Good question. I compared more MLLM including Qwen-VL and the results are shown in Table 5 of Appendix. It is apparent that Qwen-VL performs well on ChartQA, however, their performances are much lower when facing charts in special types.

I do not want to emphasize that their performances are worse than ChartLlama. In fact, I totally agree with you that the poor performance of a series of MLLMs on ChartQA is due to the lack of corresponding training data. And the method of how to construct such data is the main contribution of our work.

tingxueronghua commented 9 months ago

Personally, I think the main reason for LLaVA's poor performance on ChartQA is the lack of training data, which makes LLaVA unsuitable as a multimodal LLM representative for chart understanding. Why not compare the proposed model with Qwen-VL and show results before and after fine-tuning Qwen-VL. Also, PALI-X shows great performance in ChartQA.
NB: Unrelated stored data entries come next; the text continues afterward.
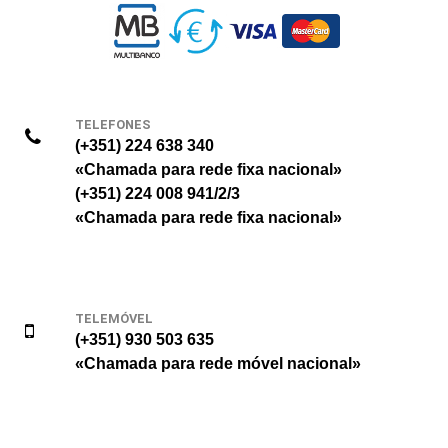
TELEFONES
(+351) 224 638 340
«Chamada para rede fixa nacional»
(+351) 224 008 941/2/3
«Chamada para rede fixa nacional»
TELEMÓVEL
(+351) 930 503 635
«Chamada para rede móvel nacional»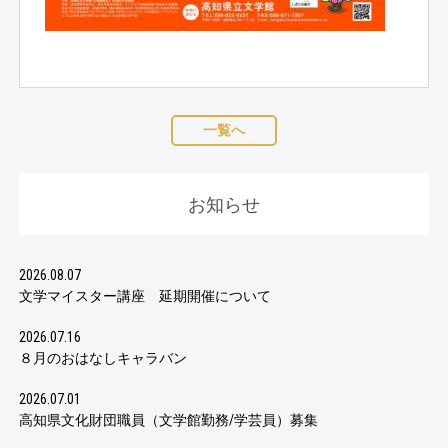
一覧へ
お知らせ
2026.08.07
文学マイスター講座 延期開催について
2026.07.16
８月のおはなしキャラバン
2026.07.01
高知県文化財団職員（文学館勤務/学芸員）募集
I notice that you asked why not fine-tune Qwen-VL. In fact, as the experiment results shows, I think Qwen-VL has already been trained on ChartQA. And I do not think it would be a good idea to fine-tune it again, which might harm the ability of language understanding. (And I am not sure about the best way to further fine-tune Qwen-VL on specific data source.) Besides PALI-X, there are also other works showing impressive performances on ChartQA. For example, combining chart-extracting methods and online LLM could achieve much higher performances, for example, DePlot with Codex. But we focus on the MLLMs which could infer end-to-end on our machine, and it would be more convenient to test the performances on other datasets.

tingxueronghua commented 9 months ago

I think the questions are well answered :)

Feel free to re-open this issue if you have any further questions.